Wednesday, August 30, 2017

Seeing through someone else's eyes

            The last month and a half has flown by. Hard to believe that “Where the Sky Meets the Sand” will be officially released in just a few days. Back when I was notified of that magical date, I promised that I would try to post some excerpts from the discarded files, all the scenes that I had to delete because I had too many points of view and was confusing even myself. I mostly needed to cut the scenes told from the perspective of my Maasai characters because I felt that I couldn’t do them justice. I didn’t feel right being in the head of people I hadn’t lived among for more than a few days at time.
            In this scene, the Maasai boy Ole first meets Jenny, the American businesswoman who changes his life just as he changes hers. 

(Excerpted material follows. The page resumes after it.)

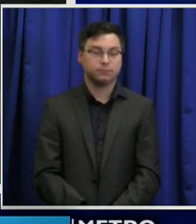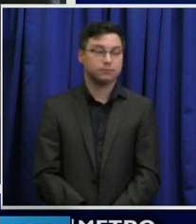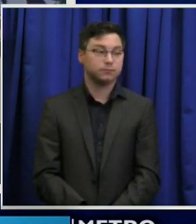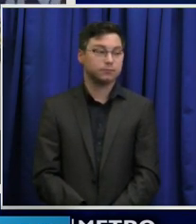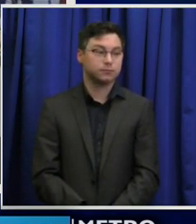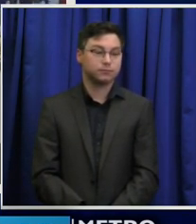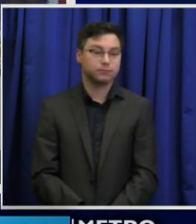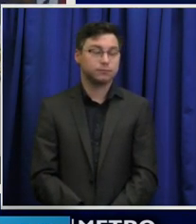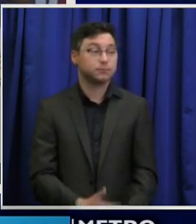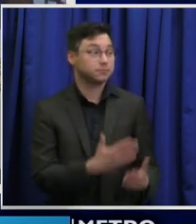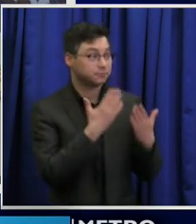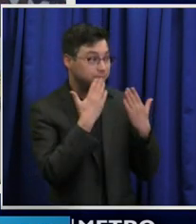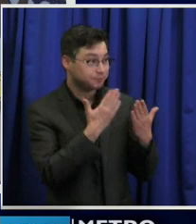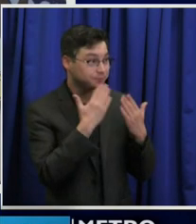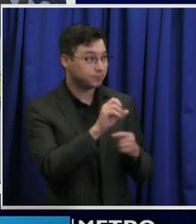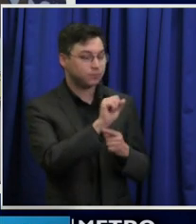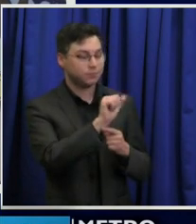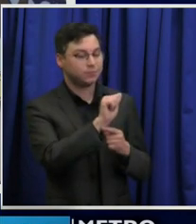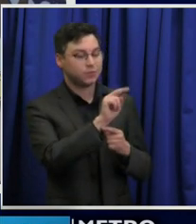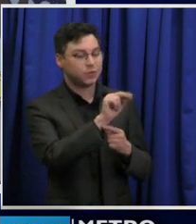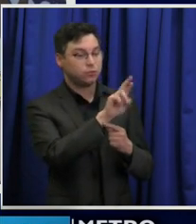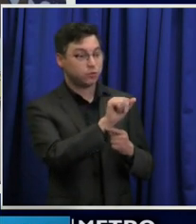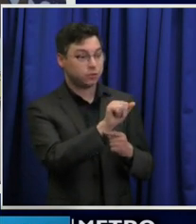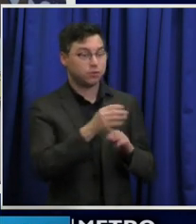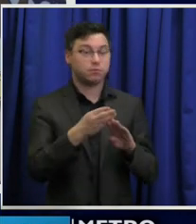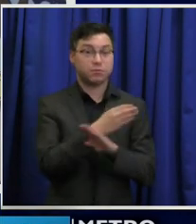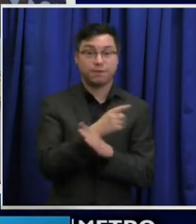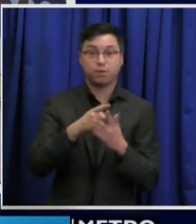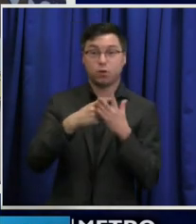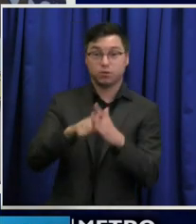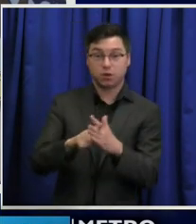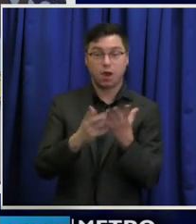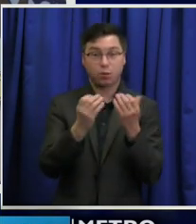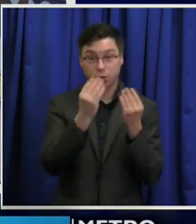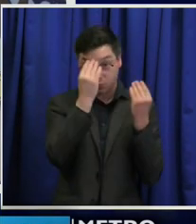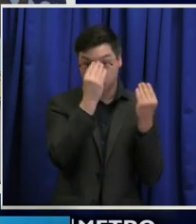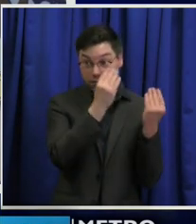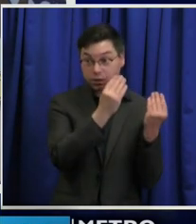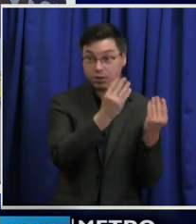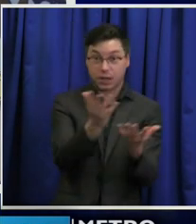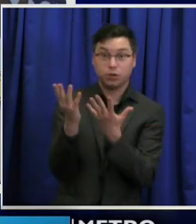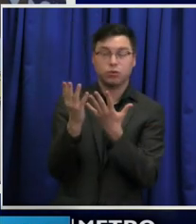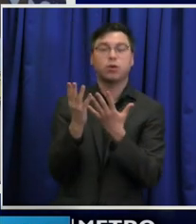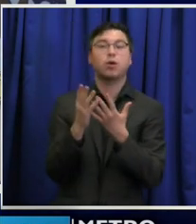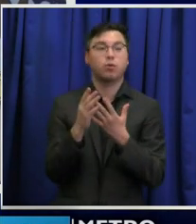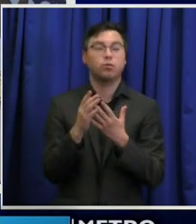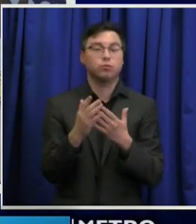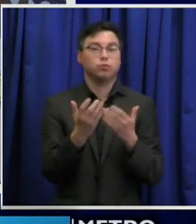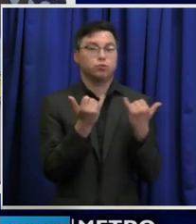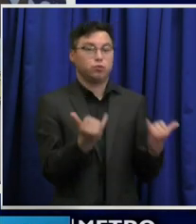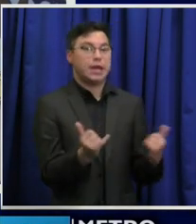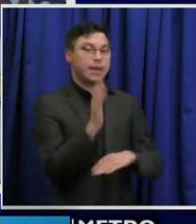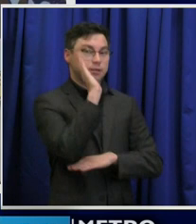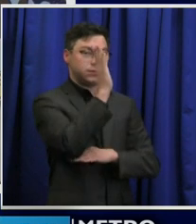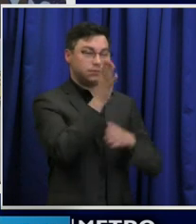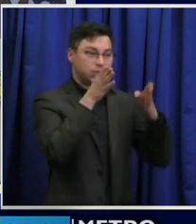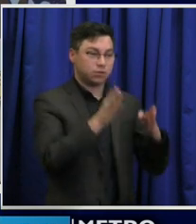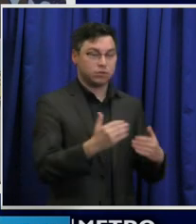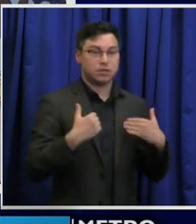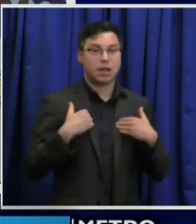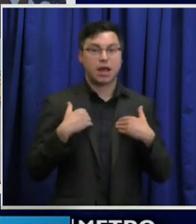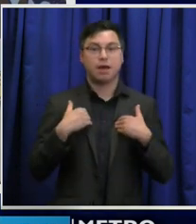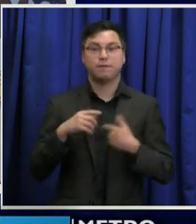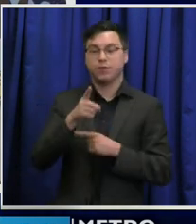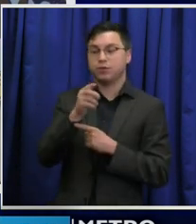Thank you, Sandra. Before we start, would like to also let you know that in addition to today's speakers, have Director Chief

The sun, as it burst upon the horizon, woke the boy in the morning as he slept in the crook of the tree. He cursed himself for being so lazy, so useless. He would simply have to find the lion now as it slept away the day in some shady spot on the savannah.
The boy broke off a piece of chapati and chewed it while he walked. Then he pulled a short stick from a scrubby bush and rubbed the end of it on his teeth, until the fibers of the stick were splayed and tickled his gums, reaching the places between his teeth.
He passed a herd of zebra and several giraffes. When he drank water from a muddy river, he heard the baboons in the trees on the other side. He imagined that they were chastising him for taking their water. He thought he saw a hippo downstream, but couldn’t be sure as they wallow deep into the mud at the bottom of the shallow river until only their nostrils are sticking out.
The boy had never been this far from the village by himself. His innate sense of direction gave him no cause for alarm. He knew he only had to turn around and he could walk right back to his little mud and dung home. But he also knew he couldn’t do that until he had killed the lion and tucked its tail in his pouch.
He heard a rumble in the distance and saw dust rising. As he watched the dust cloud move closer, he sometimes saw a spark of light as if a fire was about to start on this object. Soon, however it was close enough that he could see it was only the sun bouncing off of the metal roof. Leaning all of his slight weight onto his walking stick, he waited.
As the jeep stopped in a cloud of dust next to the boy, he wondered what interesting things would be inside. The driver looked like any other man from his tribe, except that he wore clothes all over his body. The other people – the boy assumed they were people though they didn’t look anything like him – were covered in clothes too. But their skin was bleached the color of white sand, their hair was straight and fine. They had black straps around their necks from which hung black boxes, some large and heavy looking, some small.
There was even a woman in the truck. Her hair was long, down past her shoulders, and it was the color of the sun. Her skin was the lightest, almost pink, and her eyes were the brightest blue. He didn’t even know that people could see with eyes that color. She smiled at him and said something through the open window.
The boy looked at the driver and didn’t say a thing.
A Maasai warrior. Picture taken by my daughter when she lived among the tribe for several months in 2010.